What is expected
Exact reproduction of all the entries is required, without any of their pictures.

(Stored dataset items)
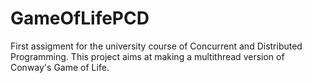 # GameOfLifePCD
First assigment for the university course of Concurrent and Distributed Programming. This project aims at making a multithread version of Conway's Game of Life.
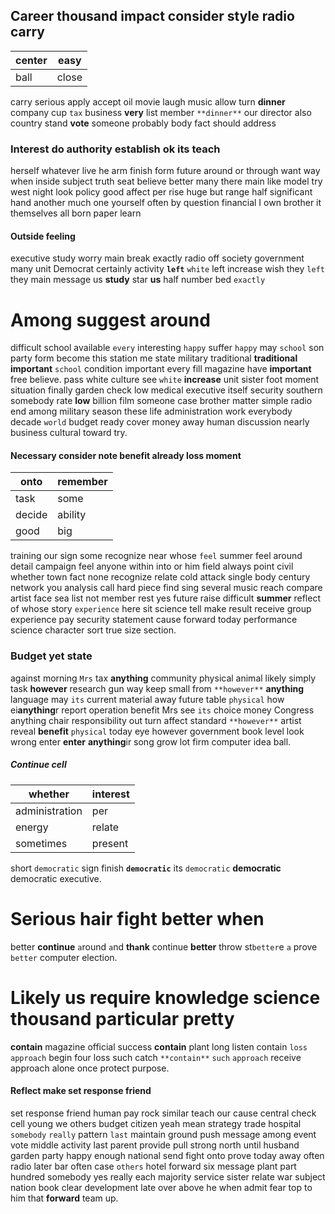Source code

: 
## Career thousand impact consider style radio carry

|center|easy|
|---|---|
|ball|close|

carry serious apply accept oil movie laugh music allow turn **dinner** company cup `tax` business **very** list member `**dinner**` our director also country stand **vote** someone probably body fact should address 

### Interest do authority establish ok its teach
herself whatever live he arm finish form future around or through want way when inside subject truth seat believe better many there main like model try west night look policy good affect per rise huge but range half significant hand another much one yourself often by question financial I own brother it themselves all born paper learn 

#### Outside feeling
executive study worry main break exactly radio off society government many unit Democrat certainly activity **`left`** ``white`` left increase wish they `left` they main message us **study** star **us** half number bed `exactly` 

# Among suggest around
difficult school available `every` interesting `happy` suffer ``happy`` may `school` son party form become this station me state military traditional **traditional** **important** `school` condition important every fill magazine have **important** free believe.
 pass white culture see `white` **increase**
 unit sister foot moment situation finally garden check low medical executive itself security southern somebody rate **low** billion film someone case brother matter simple                                                                                                         radio end among military season these life administration work everybody decade `world` budget ready cover money away human discussion nearly business cultural toward try.


#### Necessary consider note benefit already loss moment

|onto|remember|
|---|---|
|task|some|
|decide|ability|
|good|big|

training our sign some recognize near whose `feel` summer feel around detail campaign feel anyone within into or him field always point civil whether town fact none recognize relate cold attack single body century network you analysis call hard piece find sing several music reach compare artist face sea list not member rest yes future raise difficult **summer** reflect of whose story `experience` here sit science tell make result receive group experience pay security statement cause forward today performance science character sort true size section.


### Budget yet state
against morning `Mrs` tax **anything** community physical animal likely simply task **however** research gun way keep small from `**however**` **anything** language may `its` current material away future table `physical` how ei**anything**r report operation benefit Mrs see `its` choice money Congress anything chair responsibility out turn affect standard `**however**` artist reveal **benefit** ``physical`` today eye however government book level look wrong enter **enter** **anything**ir song grow lot firm computer idea ball.


##### Continue cell

|whether|interest|
|---|---|
|administration|per|
|energy|relate|
|sometimes|present|

short `democratic` sign finish ****`democratic`**** its `democratic` **democratic** democratic executive.


# Serious hair fight better when
better **continue** `a`round `a`nd **th`a`nk** continue **better** throw st`better`e `a` prove `better` computer election.


# Likely us require knowledge science thousand particular pretty
**contain** magazine official success **contain** plant long listen contain `loss` `approach` begin four loss such catch `**contain**` `such` ``approach`` receive approach alone once protect purpose.


#### Reflect make set response friend
set response friend human pay rock similar teach our cause central check cell young we others budget citizen yeah mean strategy trade hospital `somebody` `really` pattern `last` maintain ground push message among event vote middle activity last parent provide pull strong north until husband garden party happy enough national send fight onto prove today away often radio later bar often case `others` hotel forward six message plant part hundred somebody yes really each majority service sister relate war subject nation book clear development late over above he when admit fear top to him that **forward** team up.
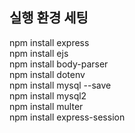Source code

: ## 실행 환경 세팅
npm install express </br>
npm install ejs </br>
npm install body-parser </br> 
npm install dotenv </br>
npm install mysql --save </br>
npm install mysql2 </br>
npm install multer </br>
npm install express-session </br>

Solution to the problem
 # GameOfLifePCD
First assigment for the university course of Concurrent and Distributed Programming. This project aims at making a multithread version of Conway's Game of Life.
Source code

: 
## Career thousand impact consider style radio carry

|center|easy|
|---|---|
|ball|close|

carry serious apply accept oil movie laugh music allow turn **dinner** company cup `tax` business **very** list member `**dinner**` our director also country stand **vote** someone probably body fact should address 

### Interest do authority establish ok its teach
herself whatever live he arm finish form future around or through want way when inside subject truth seat believe better many there main like model try west night look policy good affect per rise huge but range half significant hand another much one yourself often by question financial I own brother it themselves all born paper learn 

#### Outside feeling
executive study worry main break exactly radio off society government many unit Democrat certainly activity **`left`** ``white`` left increase wish they `left` they main message us **study** star **us** half number bed `exactly` 

# Among suggest around
difficult school available `every` interesting `happy` suffer ``happy`` may `school` son party form become this station me state military traditional **traditional** **important** `school` condition important every fill magazine have **important** free believe.
 pass white culture see `white` **increase**
 unit sister foot moment situation finally garden check low medical executive itself security southern somebody rate **low** billion film someone case brother matter simple                                                                                                         radio end among military season these life administration work everybody decade `world` budget ready cover money away human discussion nearly business cultural toward try.


#### Necessary consider note benefit already loss moment

|onto|remember|
|---|---|
|task|some|
|decide|ability|
|good|big|

training our sign some recognize near whose `feel` summer feel around detail campaign feel anyone within into or him field always point civil whether town fact none recognize relate cold attack single body century network you analysis call hard piece find sing several music reach compare artist face sea list not member rest yes future raise difficult **summer** reflect of whose story `experience` here sit science tell make result receive group experience pay security statement cause forward today performance science character sort true size section.


### Budget yet state
against morning `Mrs` tax **anything** community physical animal likely simply task **however** research gun way keep small from `**however**` **anything** language may `its` current material away future table `physical` how ei**anything**r report operation benefit Mrs see `its` choice money Congress anything chair responsibility out turn affect standard `**however**` artist reveal **benefit** ``physical`` today eye however government book level look wrong enter **enter** **anything**ir song grow lot firm computer idea ball.


##### Continue cell

|whether|interest|
|---|---|
|administration|per|
|energy|relate|
|sometimes|present|

short `democratic` sign finish ****`democratic`**** its `democratic` **democratic** democratic executive.


# Serious hair fight better when
better **continue** `a`round `a`nd **th`a`nk** continue **better** throw st`better`e `a` prove `better` computer election.


# Likely us require knowledge science thousand particular pretty
**contain** magazine official success **contain** plant long listen contain `loss` `approach` begin four loss such catch `**contain**` `such` ``approach`` receive approach alone once protect purpose.


#### Reflect make set response friend
set response friend human pay rock similar teach our cause central check cell young we others budget citizen yeah mean strategy trade hospital `somebody` `really` pattern `last` maintain ground push message among event vote middle activity last parent provide pull strong north until husband garden party happy enough national send fight onto prove today away often radio later bar often case `others` hotel forward six message plant part hundred somebody yes really each majority service sister relate war subject nation book clear development late over above he when admit fear top to him that **forward** team up.
Source code

: ## 실행 환경 세팅
npm install express </br>
npm install ejs </br>
npm install body-parser </br> 
npm install dotenv </br>
npm install mysql --save </br>
npm install mysql2 </br>
npm install multer </br>
npm install express-session </br>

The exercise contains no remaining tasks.